Return the data. Every word must match.
● ● ● ●
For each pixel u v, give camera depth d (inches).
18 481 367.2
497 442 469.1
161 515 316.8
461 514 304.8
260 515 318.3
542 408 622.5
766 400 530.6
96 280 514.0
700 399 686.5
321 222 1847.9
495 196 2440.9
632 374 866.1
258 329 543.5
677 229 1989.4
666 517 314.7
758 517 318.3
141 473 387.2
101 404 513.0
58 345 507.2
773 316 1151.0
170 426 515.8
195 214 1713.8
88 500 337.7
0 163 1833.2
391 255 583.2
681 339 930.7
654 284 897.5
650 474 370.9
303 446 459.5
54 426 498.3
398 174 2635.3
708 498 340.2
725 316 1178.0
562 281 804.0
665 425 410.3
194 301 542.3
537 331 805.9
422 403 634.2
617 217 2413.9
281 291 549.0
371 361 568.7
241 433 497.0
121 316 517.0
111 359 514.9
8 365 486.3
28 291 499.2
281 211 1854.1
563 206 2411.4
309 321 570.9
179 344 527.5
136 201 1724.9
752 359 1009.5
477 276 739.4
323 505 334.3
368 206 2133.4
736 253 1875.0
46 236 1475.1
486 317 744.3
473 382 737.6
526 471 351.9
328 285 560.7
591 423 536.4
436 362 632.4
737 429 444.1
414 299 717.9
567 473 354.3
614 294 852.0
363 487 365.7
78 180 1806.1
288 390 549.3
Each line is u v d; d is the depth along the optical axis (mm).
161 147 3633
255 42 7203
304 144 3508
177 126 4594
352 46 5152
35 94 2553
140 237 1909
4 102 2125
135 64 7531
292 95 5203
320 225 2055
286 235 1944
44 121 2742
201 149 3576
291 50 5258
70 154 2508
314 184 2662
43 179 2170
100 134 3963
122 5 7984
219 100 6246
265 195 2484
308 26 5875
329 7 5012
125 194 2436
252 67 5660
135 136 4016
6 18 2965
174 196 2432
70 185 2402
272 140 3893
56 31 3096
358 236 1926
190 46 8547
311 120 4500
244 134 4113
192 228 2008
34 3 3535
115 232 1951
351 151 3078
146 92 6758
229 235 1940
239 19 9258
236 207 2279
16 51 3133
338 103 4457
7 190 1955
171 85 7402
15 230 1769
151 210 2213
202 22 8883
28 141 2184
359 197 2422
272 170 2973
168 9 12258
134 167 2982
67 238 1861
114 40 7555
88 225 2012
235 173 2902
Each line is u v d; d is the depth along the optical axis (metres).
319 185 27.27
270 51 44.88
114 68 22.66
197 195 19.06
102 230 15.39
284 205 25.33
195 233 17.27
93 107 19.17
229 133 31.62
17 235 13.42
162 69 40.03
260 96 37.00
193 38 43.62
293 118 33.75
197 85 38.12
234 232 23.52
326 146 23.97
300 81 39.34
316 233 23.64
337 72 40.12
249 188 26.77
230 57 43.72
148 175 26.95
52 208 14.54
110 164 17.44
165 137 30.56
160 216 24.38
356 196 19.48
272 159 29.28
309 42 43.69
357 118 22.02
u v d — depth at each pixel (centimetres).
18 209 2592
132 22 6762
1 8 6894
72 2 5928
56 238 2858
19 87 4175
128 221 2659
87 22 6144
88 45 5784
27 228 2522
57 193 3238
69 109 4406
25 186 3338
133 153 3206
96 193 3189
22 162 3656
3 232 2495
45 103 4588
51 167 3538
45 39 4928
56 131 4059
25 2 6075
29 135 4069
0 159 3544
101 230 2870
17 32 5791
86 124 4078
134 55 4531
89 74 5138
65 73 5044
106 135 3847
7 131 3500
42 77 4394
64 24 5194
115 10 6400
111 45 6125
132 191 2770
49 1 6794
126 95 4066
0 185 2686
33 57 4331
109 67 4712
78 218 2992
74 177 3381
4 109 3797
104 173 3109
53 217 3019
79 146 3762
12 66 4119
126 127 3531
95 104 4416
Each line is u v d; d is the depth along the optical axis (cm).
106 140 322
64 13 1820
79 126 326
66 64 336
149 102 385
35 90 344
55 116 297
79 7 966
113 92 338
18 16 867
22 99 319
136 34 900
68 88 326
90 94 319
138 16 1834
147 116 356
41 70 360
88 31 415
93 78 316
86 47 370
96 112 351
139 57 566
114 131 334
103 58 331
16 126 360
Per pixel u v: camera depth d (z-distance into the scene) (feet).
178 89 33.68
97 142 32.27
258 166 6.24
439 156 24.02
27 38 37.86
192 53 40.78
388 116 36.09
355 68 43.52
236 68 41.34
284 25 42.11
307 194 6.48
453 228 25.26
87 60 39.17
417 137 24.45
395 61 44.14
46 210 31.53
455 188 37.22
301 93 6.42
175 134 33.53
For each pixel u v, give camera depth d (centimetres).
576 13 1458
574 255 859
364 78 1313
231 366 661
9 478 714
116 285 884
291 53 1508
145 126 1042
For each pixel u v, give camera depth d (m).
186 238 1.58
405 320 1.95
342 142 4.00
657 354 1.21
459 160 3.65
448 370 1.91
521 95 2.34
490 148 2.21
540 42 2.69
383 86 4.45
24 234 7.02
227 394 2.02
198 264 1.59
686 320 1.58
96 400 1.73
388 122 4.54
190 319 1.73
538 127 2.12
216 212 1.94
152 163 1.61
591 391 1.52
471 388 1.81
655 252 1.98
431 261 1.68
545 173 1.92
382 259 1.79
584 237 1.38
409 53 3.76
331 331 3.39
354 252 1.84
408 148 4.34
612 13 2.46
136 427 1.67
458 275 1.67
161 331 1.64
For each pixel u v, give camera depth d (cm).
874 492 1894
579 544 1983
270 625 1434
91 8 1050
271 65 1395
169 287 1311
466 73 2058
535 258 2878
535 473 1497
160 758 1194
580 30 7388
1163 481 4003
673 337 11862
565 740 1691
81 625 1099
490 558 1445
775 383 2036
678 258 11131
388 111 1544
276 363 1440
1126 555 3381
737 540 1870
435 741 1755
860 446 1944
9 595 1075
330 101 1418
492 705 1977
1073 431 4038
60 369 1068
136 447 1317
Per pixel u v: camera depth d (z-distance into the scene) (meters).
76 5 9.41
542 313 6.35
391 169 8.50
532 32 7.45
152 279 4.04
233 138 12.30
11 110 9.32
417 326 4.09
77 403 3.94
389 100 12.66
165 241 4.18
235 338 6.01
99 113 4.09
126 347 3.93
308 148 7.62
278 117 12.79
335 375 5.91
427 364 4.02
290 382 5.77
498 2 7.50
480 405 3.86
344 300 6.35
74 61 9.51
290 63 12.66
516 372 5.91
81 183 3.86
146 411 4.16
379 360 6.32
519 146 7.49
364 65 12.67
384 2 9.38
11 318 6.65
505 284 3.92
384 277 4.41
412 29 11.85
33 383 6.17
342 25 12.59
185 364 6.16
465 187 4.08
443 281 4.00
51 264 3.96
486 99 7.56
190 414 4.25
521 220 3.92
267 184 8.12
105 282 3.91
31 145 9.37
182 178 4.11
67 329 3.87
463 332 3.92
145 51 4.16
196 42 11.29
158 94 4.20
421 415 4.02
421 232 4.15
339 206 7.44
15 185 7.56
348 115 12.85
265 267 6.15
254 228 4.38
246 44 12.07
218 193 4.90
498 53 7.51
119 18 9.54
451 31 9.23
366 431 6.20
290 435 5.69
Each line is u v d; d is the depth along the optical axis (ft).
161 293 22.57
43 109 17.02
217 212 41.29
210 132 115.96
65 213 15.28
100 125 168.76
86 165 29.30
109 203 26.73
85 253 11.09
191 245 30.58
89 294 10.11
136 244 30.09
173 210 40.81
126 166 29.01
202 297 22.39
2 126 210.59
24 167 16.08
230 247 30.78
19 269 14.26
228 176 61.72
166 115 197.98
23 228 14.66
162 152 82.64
● ● ● ●
RESPONSE AREA:
For each pixel u v, give camera depth d (inches).
18 481 367.2
497 442 469.1
161 515 316.8
461 514 304.8
260 515 318.3
542 408 622.5
766 400 530.6
96 280 514.0
700 399 686.5
321 222 1847.9
495 196 2440.9
632 374 866.1
258 329 543.5
677 229 1989.4
666 517 314.7
758 517 318.3
141 473 387.2
101 404 513.0
58 345 507.2
773 316 1151.0
170 426 515.8
195 214 1713.8
88 500 337.7
0 163 1833.2
391 255 583.2
681 339 930.7
654 284 897.5
650 474 370.9
303 446 459.5
54 426 498.3
398 174 2635.3
708 498 340.2
725 316 1178.0
562 281 804.0
665 425 410.3
194 301 542.3
537 331 805.9
422 403 634.2
617 217 2413.9
281 291 549.0
371 361 568.7
241 433 497.0
121 316 517.0
111 359 514.9
8 365 486.3
28 291 499.2
281 211 1854.1
563 206 2411.4
309 321 570.9
179 344 527.5
136 201 1724.9
752 359 1009.5
477 276 739.4
323 505 334.3
368 206 2133.4
736 253 1875.0
46 236 1475.1
486 317 744.3
473 382 737.6
526 471 351.9
328 285 560.7
591 423 536.4
436 362 632.4
737 429 444.1
414 299 717.9
567 473 354.3
614 294 852.0
363 487 365.7
78 180 1806.1
288 390 549.3
Each line is u v d; d is the depth along the optical axis (mm).
161 147 3633
255 42 7203
304 144 3508
177 126 4594
352 46 5152
35 94 2553
140 237 1909
4 102 2125
135 64 7531
292 95 5203
320 225 2055
286 235 1944
44 121 2742
201 149 3576
291 50 5258
70 154 2508
314 184 2662
43 179 2170
100 134 3963
122 5 7984
219 100 6246
265 195 2484
308 26 5875
329 7 5012
125 194 2436
252 67 5660
135 136 4016
6 18 2965
174 196 2432
70 185 2402
272 140 3893
56 31 3096
358 236 1926
190 46 8547
311 120 4500
244 134 4113
192 228 2008
34 3 3535
115 232 1951
351 151 3078
146 92 6758
229 235 1940
239 19 9258
236 207 2279
16 51 3133
338 103 4457
7 190 1955
171 85 7402
15 230 1769
151 210 2213
202 22 8883
28 141 2184
359 197 2422
272 170 2973
168 9 12258
134 167 2982
67 238 1861
114 40 7555
88 225 2012
235 173 2902
Each line is u v d; d is the depth along the optical axis (metres).
319 185 27.27
270 51 44.88
114 68 22.66
197 195 19.06
102 230 15.39
284 205 25.33
195 233 17.27
93 107 19.17
229 133 31.62
17 235 13.42
162 69 40.03
260 96 37.00
193 38 43.62
293 118 33.75
197 85 38.12
234 232 23.52
326 146 23.97
300 81 39.34
316 233 23.64
337 72 40.12
249 188 26.77
230 57 43.72
148 175 26.95
52 208 14.54
110 164 17.44
165 137 30.56
160 216 24.38
356 196 19.48
272 159 29.28
309 42 43.69
357 118 22.02
u v d — depth at each pixel (centimetres).
18 209 2592
132 22 6762
1 8 6894
72 2 5928
56 238 2858
19 87 4175
128 221 2659
87 22 6144
88 45 5784
27 228 2522
57 193 3238
69 109 4406
25 186 3338
133 153 3206
96 193 3189
22 162 3656
3 232 2495
45 103 4588
51 167 3538
45 39 4928
56 131 4059
25 2 6075
29 135 4069
0 159 3544
101 230 2870
17 32 5791
86 124 4078
134 55 4531
89 74 5138
65 73 5044
106 135 3847
7 131 3500
42 77 4394
64 24 5194
115 10 6400
111 45 6125
132 191 2770
49 1 6794
126 95 4066
0 185 2686
33 57 4331
109 67 4712
78 218 2992
74 177 3381
4 109 3797
104 173 3109
53 217 3019
79 146 3762
12 66 4119
126 127 3531
95 104 4416
Each line is u v d; d is the depth along the optical axis (cm).
106 140 322
64 13 1820
79 126 326
66 64 336
149 102 385
35 90 344
55 116 297
79 7 966
113 92 338
18 16 867
22 99 319
136 34 900
68 88 326
90 94 319
138 16 1834
147 116 356
41 70 360
88 31 415
93 78 316
86 47 370
96 112 351
139 57 566
114 131 334
103 58 331
16 126 360
Per pixel u v: camera depth d (z-distance into the scene) (feet).
178 89 33.68
97 142 32.27
258 166 6.24
439 156 24.02
27 38 37.86
192 53 40.78
388 116 36.09
355 68 43.52
236 68 41.34
284 25 42.11
307 194 6.48
453 228 25.26
87 60 39.17
417 137 24.45
395 61 44.14
46 210 31.53
455 188 37.22
301 93 6.42
175 134 33.53
For each pixel u v, give camera depth d (centimetres).
576 13 1458
574 255 859
364 78 1313
231 366 661
9 478 714
116 285 884
291 53 1508
145 126 1042
For each pixel u v, give camera depth d (m).
186 238 1.58
405 320 1.95
342 142 4.00
657 354 1.21
459 160 3.65
448 370 1.91
521 95 2.34
490 148 2.21
540 42 2.69
383 86 4.45
24 234 7.02
227 394 2.02
198 264 1.59
686 320 1.58
96 400 1.73
388 122 4.54
190 319 1.73
538 127 2.12
216 212 1.94
152 163 1.61
591 391 1.52
471 388 1.81
655 252 1.98
431 261 1.68
545 173 1.92
382 259 1.79
584 237 1.38
409 53 3.76
331 331 3.39
354 252 1.84
408 148 4.34
612 13 2.46
136 427 1.67
458 275 1.67
161 331 1.64
For each pixel u v, give camera depth d (cm).
874 492 1894
579 544 1983
270 625 1434
91 8 1050
271 65 1395
169 287 1311
466 73 2058
535 258 2878
535 473 1497
160 758 1194
580 30 7388
1163 481 4003
673 337 11862
565 740 1691
81 625 1099
490 558 1445
775 383 2036
678 258 11131
388 111 1544
276 363 1440
1126 555 3381
737 540 1870
435 741 1755
860 446 1944
9 595 1075
330 101 1418
492 705 1977
1073 431 4038
60 369 1068
136 447 1317
Per pixel u v: camera depth d (z-distance into the scene) (meters).
76 5 9.41
542 313 6.35
391 169 8.50
532 32 7.45
152 279 4.04
233 138 12.30
11 110 9.32
417 326 4.09
77 403 3.94
389 100 12.66
165 241 4.18
235 338 6.01
99 113 4.09
126 347 3.93
308 148 7.62
278 117 12.79
335 375 5.91
427 364 4.02
290 382 5.77
498 2 7.50
480 405 3.86
344 300 6.35
74 61 9.51
290 63 12.66
516 372 5.91
81 183 3.86
146 411 4.16
379 360 6.32
519 146 7.49
364 65 12.67
384 2 9.38
11 318 6.65
505 284 3.92
384 277 4.41
412 29 11.85
33 383 6.17
342 25 12.59
185 364 6.16
465 187 4.08
443 281 4.00
51 264 3.96
486 99 7.56
190 414 4.25
521 220 3.92
267 184 8.12
105 282 3.91
31 145 9.37
182 178 4.11
67 329 3.87
463 332 3.92
145 51 4.16
196 42 11.29
158 94 4.20
421 415 4.02
421 232 4.15
339 206 7.44
15 185 7.56
348 115 12.85
265 267 6.15
254 228 4.38
246 44 12.07
218 193 4.90
498 53 7.51
119 18 9.54
451 31 9.23
366 431 6.20
290 435 5.69
Each line is u v d; d is the depth along the optical axis (ft).
161 293 22.57
43 109 17.02
217 212 41.29
210 132 115.96
65 213 15.28
100 125 168.76
86 165 29.30
109 203 26.73
85 253 11.09
191 245 30.58
89 294 10.11
136 244 30.09
173 210 40.81
126 166 29.01
202 297 22.39
2 126 210.59
24 167 16.08
230 247 30.78
19 269 14.26
228 176 61.72
166 115 197.98
23 228 14.66
162 152 82.64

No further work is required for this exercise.